Items from a data source
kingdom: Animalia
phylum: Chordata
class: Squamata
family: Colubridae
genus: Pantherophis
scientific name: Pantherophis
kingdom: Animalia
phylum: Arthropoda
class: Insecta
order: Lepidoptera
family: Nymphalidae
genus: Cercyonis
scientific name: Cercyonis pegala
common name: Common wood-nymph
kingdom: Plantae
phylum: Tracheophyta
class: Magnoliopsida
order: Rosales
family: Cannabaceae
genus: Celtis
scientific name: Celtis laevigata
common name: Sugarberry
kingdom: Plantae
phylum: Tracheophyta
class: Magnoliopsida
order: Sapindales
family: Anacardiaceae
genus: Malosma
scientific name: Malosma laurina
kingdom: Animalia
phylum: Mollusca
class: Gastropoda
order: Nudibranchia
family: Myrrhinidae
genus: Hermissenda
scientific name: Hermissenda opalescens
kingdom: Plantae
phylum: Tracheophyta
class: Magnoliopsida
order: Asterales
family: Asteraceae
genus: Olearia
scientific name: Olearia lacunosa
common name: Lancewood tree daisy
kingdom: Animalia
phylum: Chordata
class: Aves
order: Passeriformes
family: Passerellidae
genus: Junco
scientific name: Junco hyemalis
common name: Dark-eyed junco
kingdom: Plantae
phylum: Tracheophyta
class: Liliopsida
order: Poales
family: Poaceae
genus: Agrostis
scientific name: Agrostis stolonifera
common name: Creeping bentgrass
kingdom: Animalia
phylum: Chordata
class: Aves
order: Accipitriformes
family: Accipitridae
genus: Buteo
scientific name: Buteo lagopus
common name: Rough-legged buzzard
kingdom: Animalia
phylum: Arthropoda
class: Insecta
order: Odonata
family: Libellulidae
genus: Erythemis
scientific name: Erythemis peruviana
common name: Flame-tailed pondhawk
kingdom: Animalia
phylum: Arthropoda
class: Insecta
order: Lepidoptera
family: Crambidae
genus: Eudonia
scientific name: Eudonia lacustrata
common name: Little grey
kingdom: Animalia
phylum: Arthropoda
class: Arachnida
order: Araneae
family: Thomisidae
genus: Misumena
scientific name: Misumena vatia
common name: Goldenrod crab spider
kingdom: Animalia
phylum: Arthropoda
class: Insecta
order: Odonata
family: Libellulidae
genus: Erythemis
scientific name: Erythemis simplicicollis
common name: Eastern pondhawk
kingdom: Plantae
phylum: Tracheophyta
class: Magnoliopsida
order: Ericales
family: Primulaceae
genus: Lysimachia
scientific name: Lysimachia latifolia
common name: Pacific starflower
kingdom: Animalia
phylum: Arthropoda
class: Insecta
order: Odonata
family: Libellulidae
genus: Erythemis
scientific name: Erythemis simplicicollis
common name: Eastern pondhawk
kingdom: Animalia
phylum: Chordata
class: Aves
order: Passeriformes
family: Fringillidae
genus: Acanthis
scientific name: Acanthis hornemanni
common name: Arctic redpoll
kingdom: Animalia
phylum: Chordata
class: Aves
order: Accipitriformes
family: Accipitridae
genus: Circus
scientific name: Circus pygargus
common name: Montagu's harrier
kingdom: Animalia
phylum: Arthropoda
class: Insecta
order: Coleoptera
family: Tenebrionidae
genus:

__CHALLENGE__. Pull out the lines starting at the first one and ending at the line with "common name: Common wood-nymph", both included, and copy them word for word.

__COMPLETE RESPONSE__.
kingdom: Animalia
phylum: Chordata
class: Squamata
family: Colubridae
genus: Pantherophis
scientific name: Pantherophis
kingdom: Animalia
phylum: Arthropoda
class: Insecta
order: Lepidoptera
family: Nymphalidae
genus: Cercyonis
scientific name: Cercyonis pegala
common name: Common wood-nymph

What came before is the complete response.